Extract provided:
# # # #

In fact, some outcome results are totally counter-intuitive. I remember a study we did in our treatment center on medication adherence in the 1980s. We discovered that the best-informed consumers had the worst medication adherence! Medication education should be done because it’s a best practice to have informed consumers- but it was a revelation for me to see first-hand in my first decade in the field that good work by the clinicians didn’t move that outcome needle in the right direction.

Likewise, reducing readmissions is a worthy goal. No one should go through the trauma of a health crisis and hospitalization unnecessarily. However, that measure is meaningless if the syndrome is still untreated, and the issues are still interfering with functioning. For example, Sam’s heart might beat well with that pacemaker and he might not ever go back into the hospital for a heart conduction problem, but if the other issues he has are not managed, cost shifting will still create burden on the system of care- and poor outcomes for Sam. It might be detox treatment, the trauma of inability to breath well and toting oxygen the rest of his life, or lost state/federal tax revenue after a suicide- but an untreated syndrome is a system waiting to break someplace.

# # # #

Dataset entries:
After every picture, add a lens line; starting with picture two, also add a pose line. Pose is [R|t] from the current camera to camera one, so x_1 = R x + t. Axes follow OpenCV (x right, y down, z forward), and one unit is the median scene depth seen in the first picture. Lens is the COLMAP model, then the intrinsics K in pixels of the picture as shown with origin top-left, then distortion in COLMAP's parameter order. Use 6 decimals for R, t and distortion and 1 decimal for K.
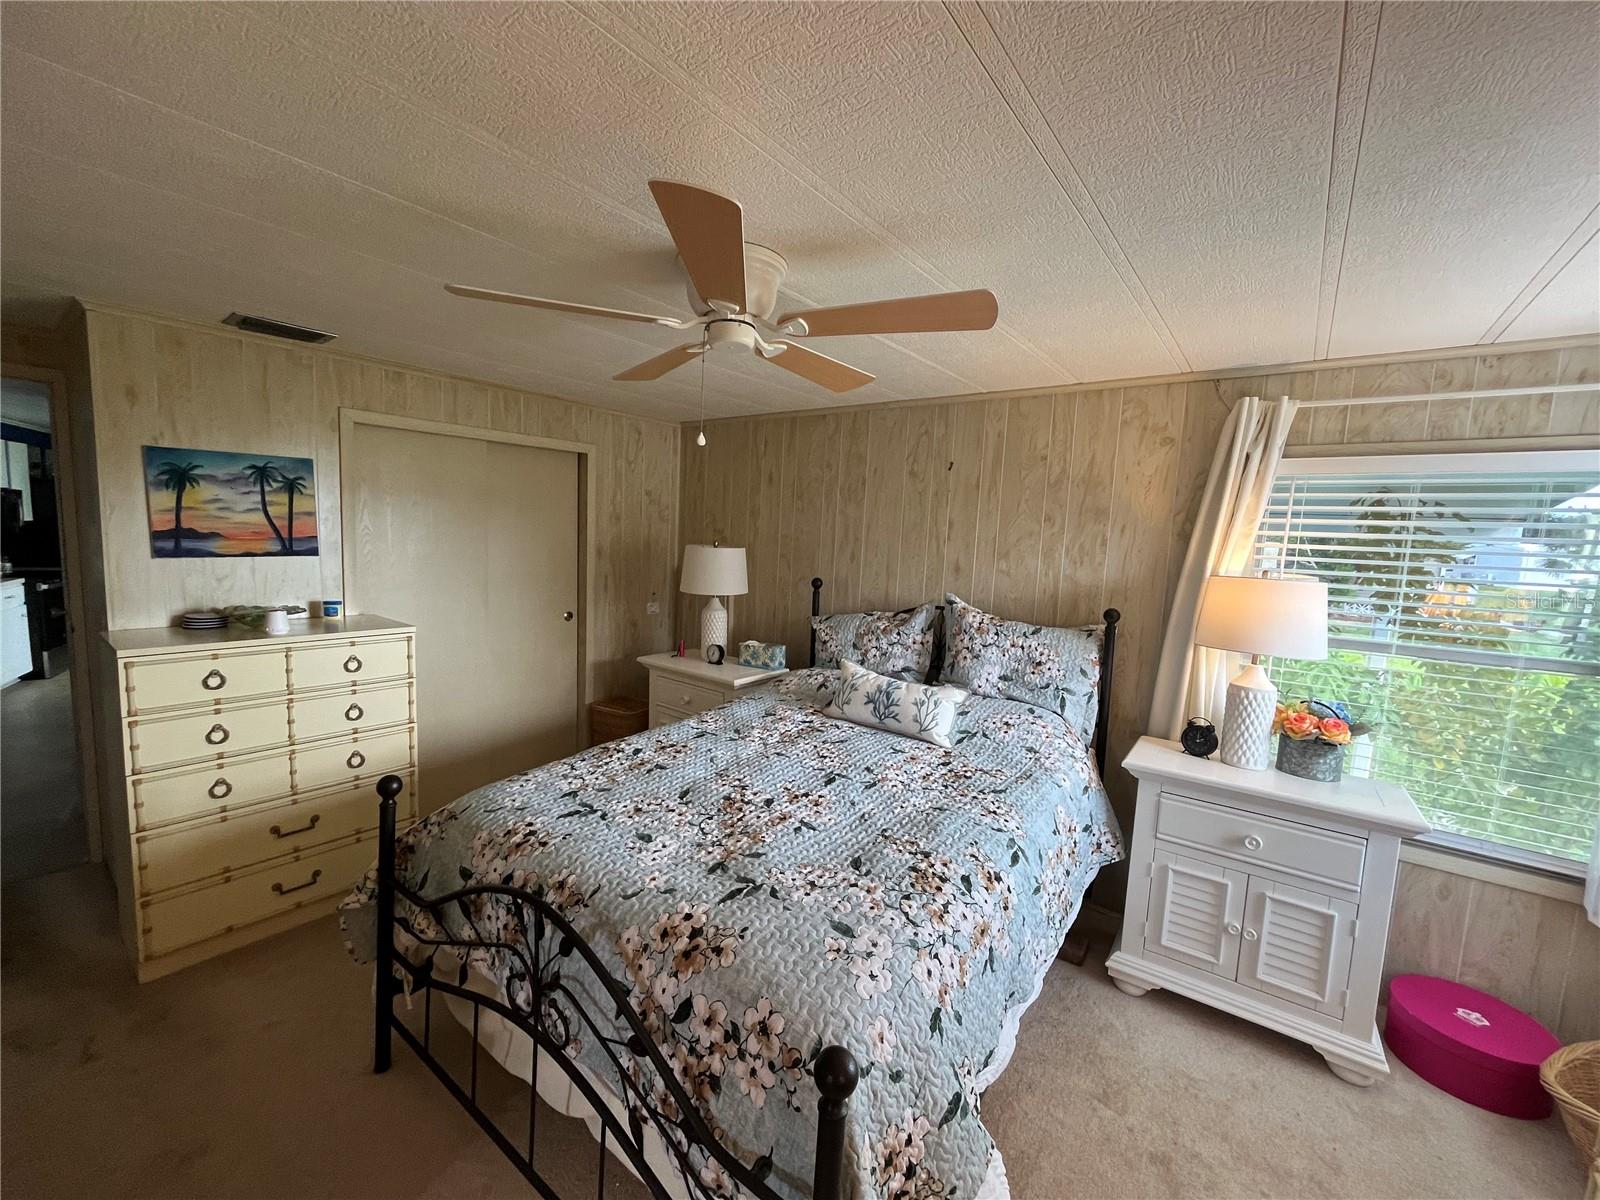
lens RADIAL K [[645.1, 0, 798.8], [0, 645.1, 600.6], [0, 0, 1]] dist [-0.003328, -0.000059]
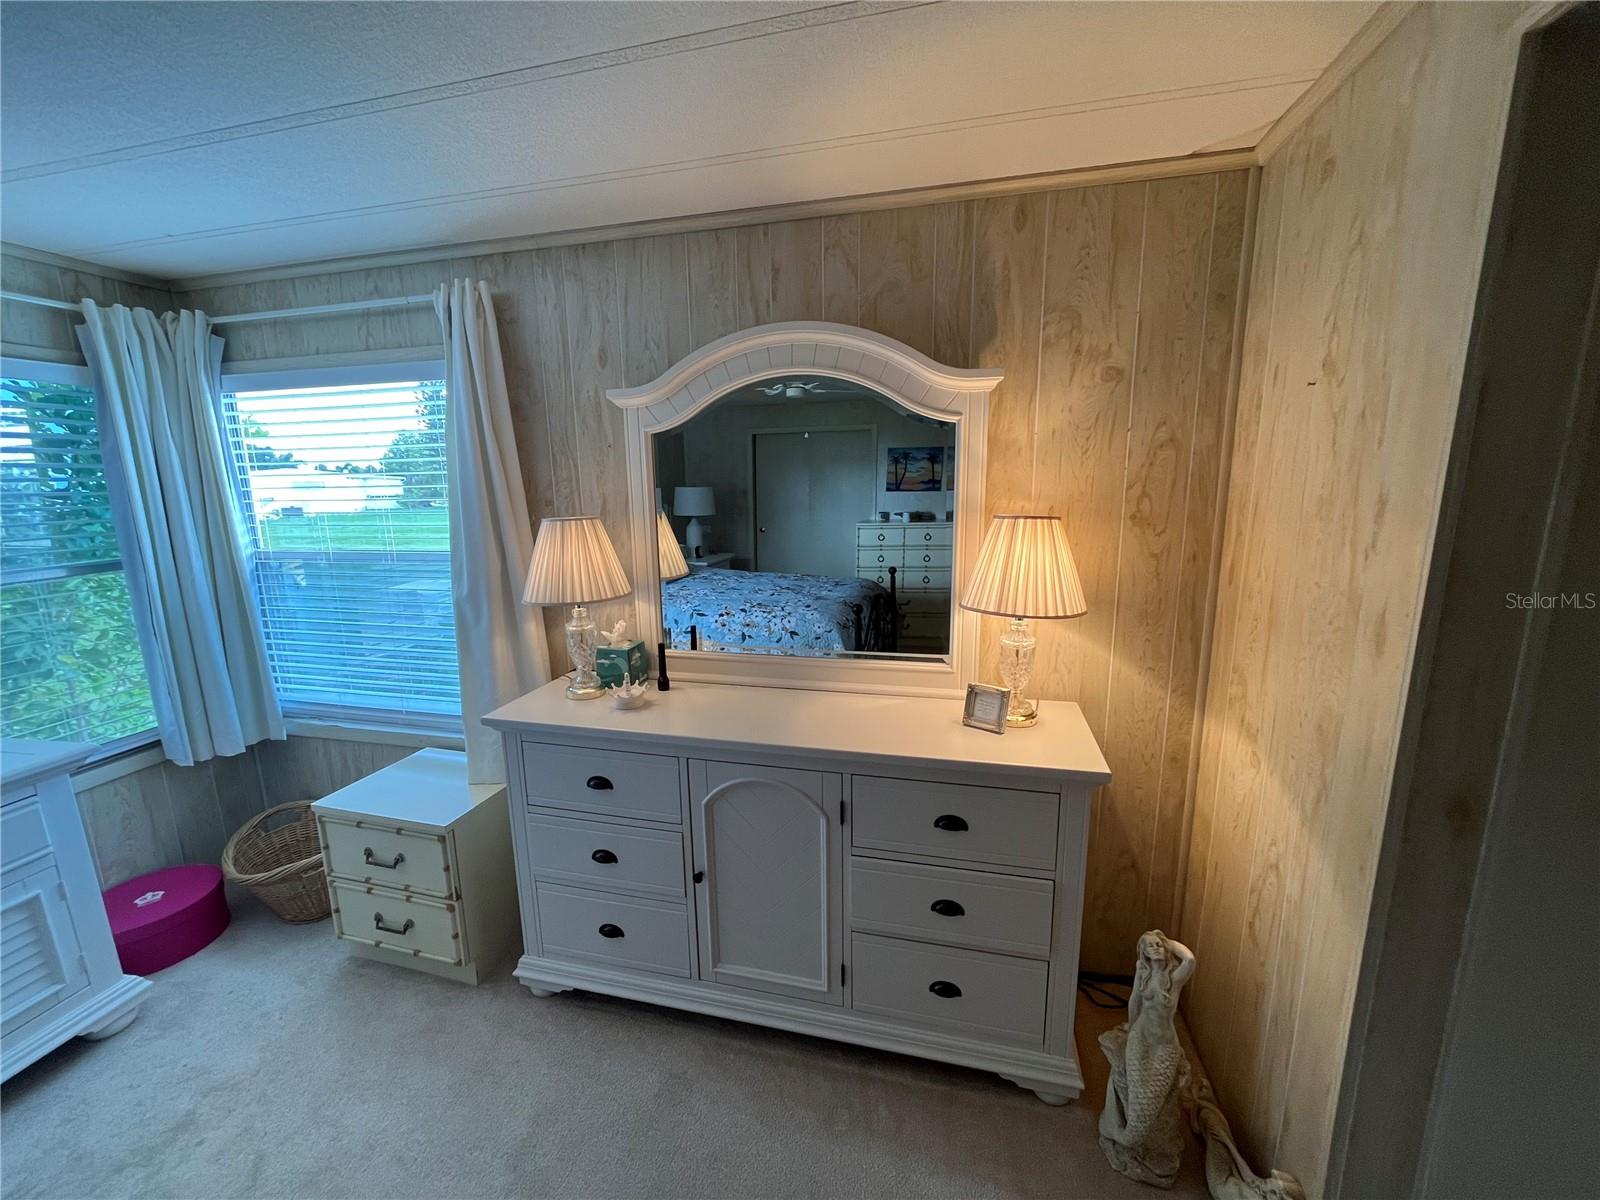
lens RADIAL K [[645.1, 0, 800.4], [0, 645.1, 597.4], [0, 0, 1]] dist [-0.003328, -0.000059]
pose [[-0.402141, -0.208998, 0.891405, -0.194255], [0.095206, 0.958775, 0.267744, -0.018184], [-0.910614, 0.192538, -0.365665, 0.226594]]
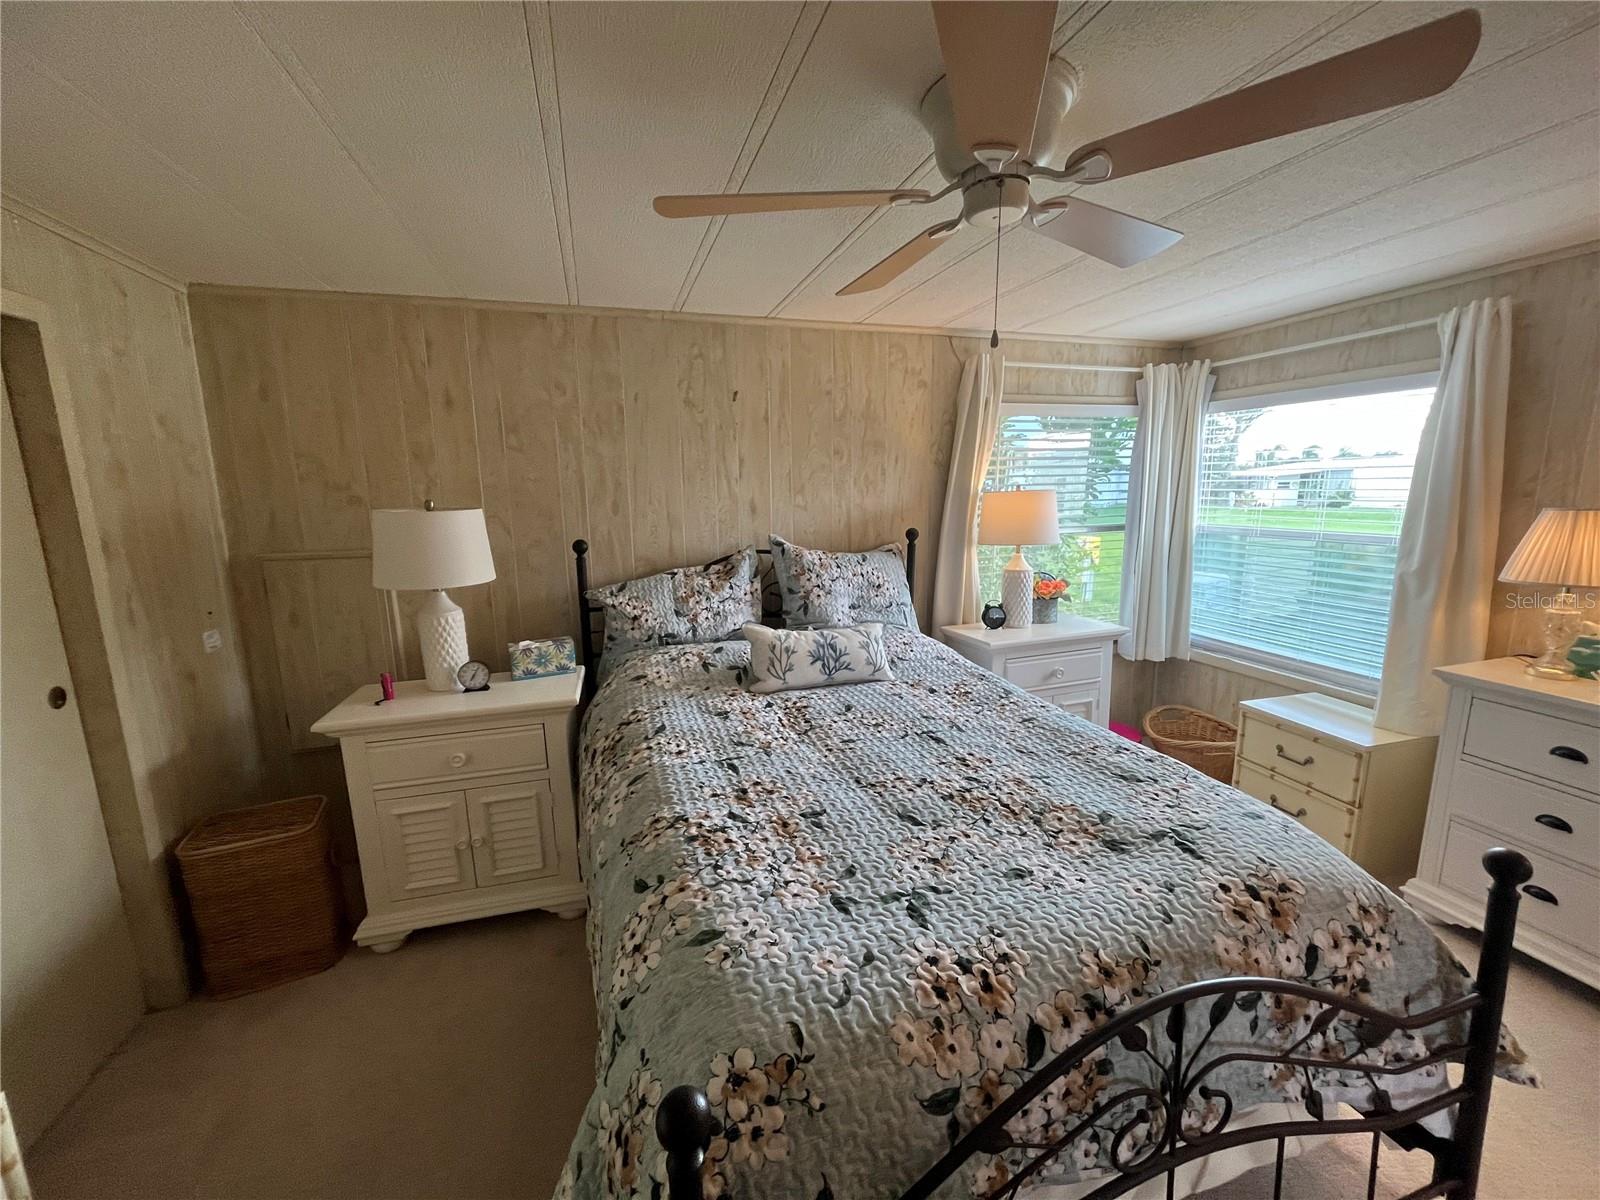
lens RADIAL K [[645.1, 0, 797.6], [0, 645.1, 600.2], [0, 0, 1]] dist [-0.003328, -0.000059]
pose [[0.578507, -0.197771, 0.791338, -0.585807], [0.129288, 0.980129, 0.150437, -0.062143], [-0.805366, 0.015282, 0.592581, 0.474391]]
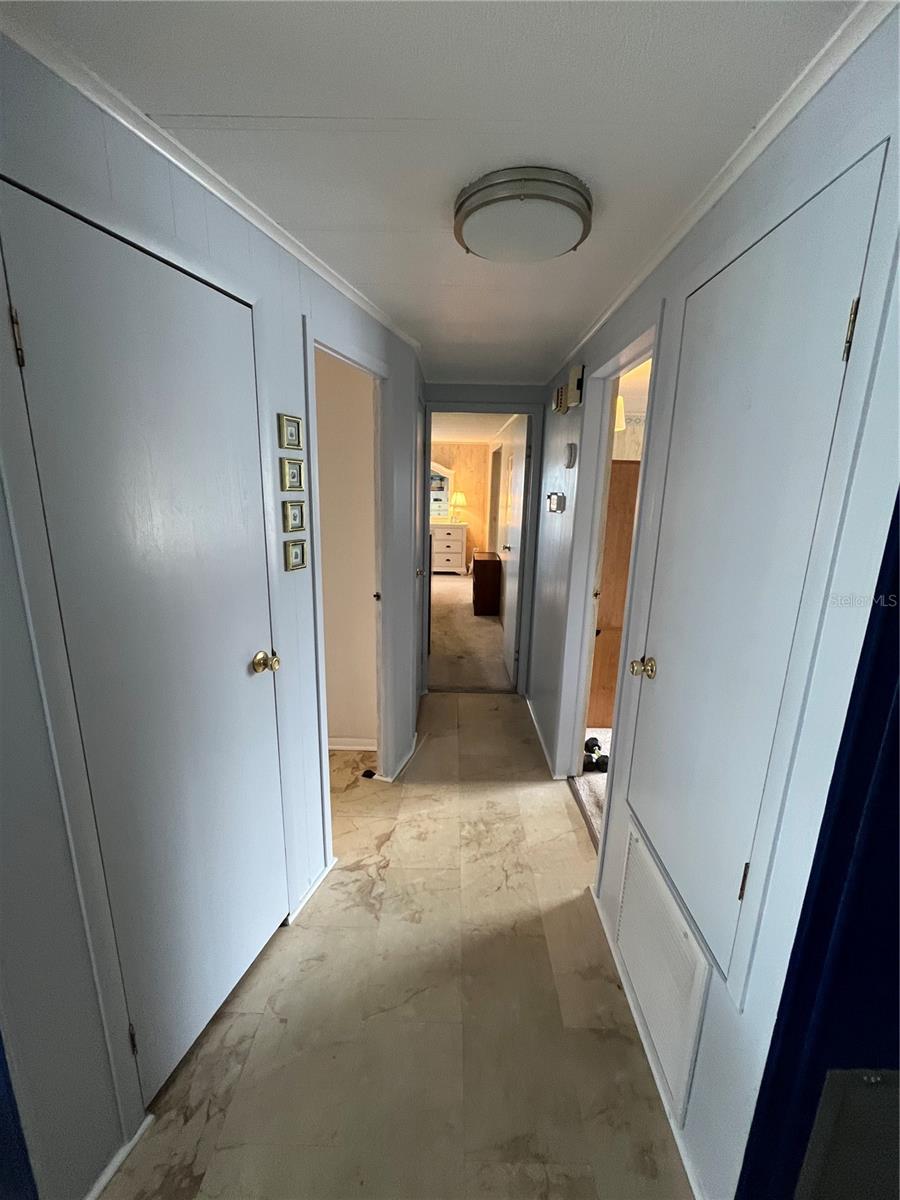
lens RADIAL K [[483.8, 0, 451.1], [0, 483.8, 596.0], [0, 0, 1]] dist [-0.003328, -0.000059]
pose [[-0.601986, -0.237684, 0.762312, -2.262543], [0.034510, 0.946036, 0.322220, -0.284054], [-0.797761, 0.220279, -0.561298, 1.759447]]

# # # #

Task item A:
Answer these about the passage on treatment outcomes, one line each:
(i) In what decade was the medication adherence study done?
(ii) Which consumers had the worst medication adherence?
(iii) What device lets Sam's heart beat well?
Task item B: Please list every possible consequence of an untreated syndrome that the last sentence of the passage on treatment outcomes names.
Task item C: From the passage on treatment outcomes, pull out the words from "In fact, some" to "the right direction.", copied with no changes.
The records have no role in any of these tasks.

Response A:
(i) The 1980s
(ii) The best-informed consumers
(iii) A pacemaker

Response B:
- detox treatment
- the trauma of inability to breath well and toting oxygen the rest of his life
- lost state/federal tax revenue after a suicide

Response C:
In fact, some outcome results are totally counter-intuitive. I remember a study we did in our treatment center on medication adherence in the 1980s. We discovered that the best-informed consumers had the worst medication adherence! Medication education should be done because it’s a best practice to have informed consumers- but it was a revelation for me to see first-hand in my first decade in the field that good work by the clinicians didn’t move that outcome needle in the right direction.